Joseph Tussman

Joseph Tussman (1914–2005) was an American educator. He was chair of the philosophy department at University of California, Berkeley, a prominent educational reformer, and a key figure in the campus controversy over the 1950s loyalty oath.

Tussman was born in Chicago and grew up in Milwaukee. He studied under Alexander Meiklejohn at the University of Wisconsin–Madison. Following his graduation from Wisconsin, he followed his mentor west to do graduate work at Berkeley.
He served in an army-intelligence unit in southwest China during World War II. After his discharge, he returned to Berkeley. Starting in the 1950s, California began to require university employees to sign a loyalty oath, and Tussman was a key organizer of protests. Twenty percent of the Berkeley faculty refused to sign, and thirty-one professors were dismissed. Being untenured, however, Tussman eventually signed the oath for economic reasons. He said it was the saddest day in his life.

Tussman moved to the philosophy department in 1952, leaving in 1955 when denied tenure for insufficient scholarly publication. Over the next few years he taught at Syracuse and Wesleyan and completed his first book, Obligation and the Body Politic. He returned to Berkeley in 1963 and became chair of philosophy the following year.
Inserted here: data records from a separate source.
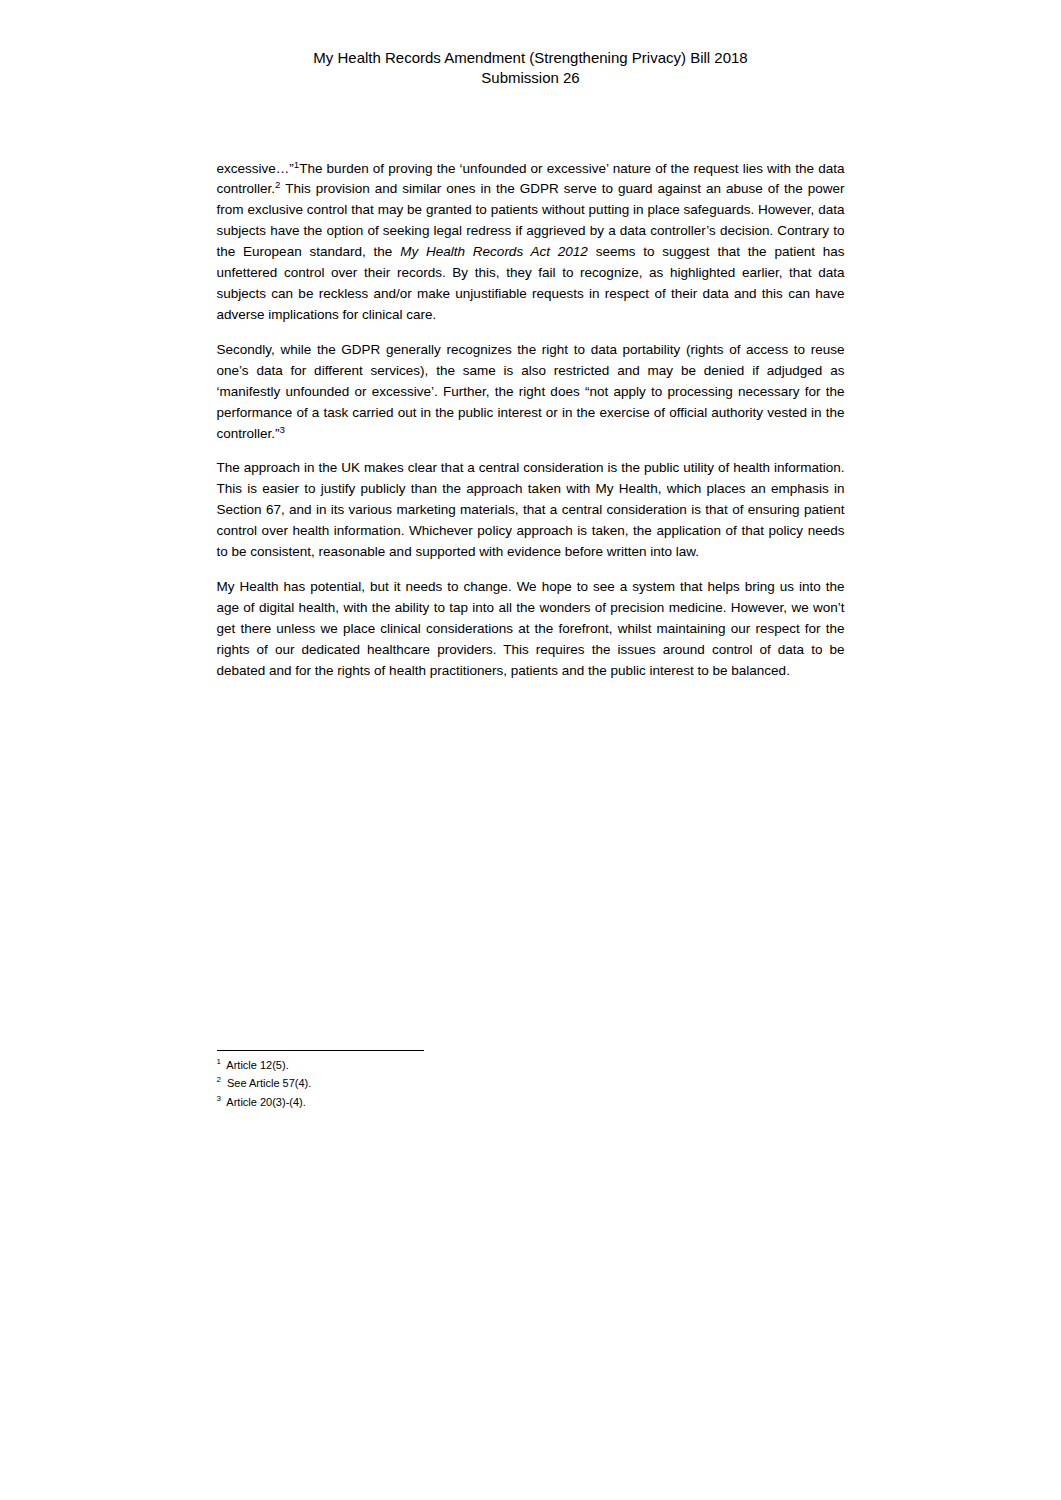My Health Records Amendment (Strengthening Privacy) Bill 2018 Submission 26
excessive…”1The burden of proving the ‘unfounded or excessive’ nature of the request lies with the data controller.2 This provision and similar ones in the GDPR serve to guard against an abuse of the power from exclusive control that may be granted to patients without putting in place safeguards. However, data subjects have the option of seeking legal redress if aggrieved by a data controller’s decision. Contrary to the European standard, the My Health Records Act 2012 seems to suggest that the patient has unfettered control over their records. By this, they fail to recognize, as highlighted earlier, that data subjects can be reckless and/or make unjustifiable requests in respect of their data and this can have adverse implications for clinical care.
Secondly, while the GDPR generally recognizes the right to data portability (rights of access to reuse one’s data for different services), the same is also restricted and may be denied if adjudged as ‘manifestly unfounded or excessive’. Further, the right does “not apply to processing necessary for the performance of a task carried out in the public interest or in the exercise of official authority vested in the controller.”3
The approach in the UK makes clear that a central consideration is the public utility of health information. This is easier to justify publicly than the approach taken with My Health, which places an emphasis in Section 67, and in its various marketing materials, that a central consideration is that of ensuring patient control over health information. Whichever policy approach is taken, the application of that policy needs to be consistent, reasonable and supported with evidence before written into law.
My Health has potential, but it needs to change. We hope to see a system that helps bring us into the age of digital health, with the ability to tap into all the wonders of precision medicine. However, we won’t get there unless we place clinical considerations at the forefront, whilst maintaining our respect for the rights of our dedicated healthcare providers. This requires the issues around control of data to be debated and for the rights of health practitioners, patients and the public interest to be balanced.
1 Article 12(5).
2 See Article 57(4).
3 Article 20(3)-(4).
He was a key figure in the Free Speech Movement of 1964.

In 1965, Tussman founded the Tussman Experimental College Program (modelled on a program that Meiklejohn had created at Madison), which was offered to 150 students through their freshman and sophomore years and focused on great works written during times of great upheaval. The experiment lasted four years. He then continued to teach in the philosophy department until his retirement in 1983.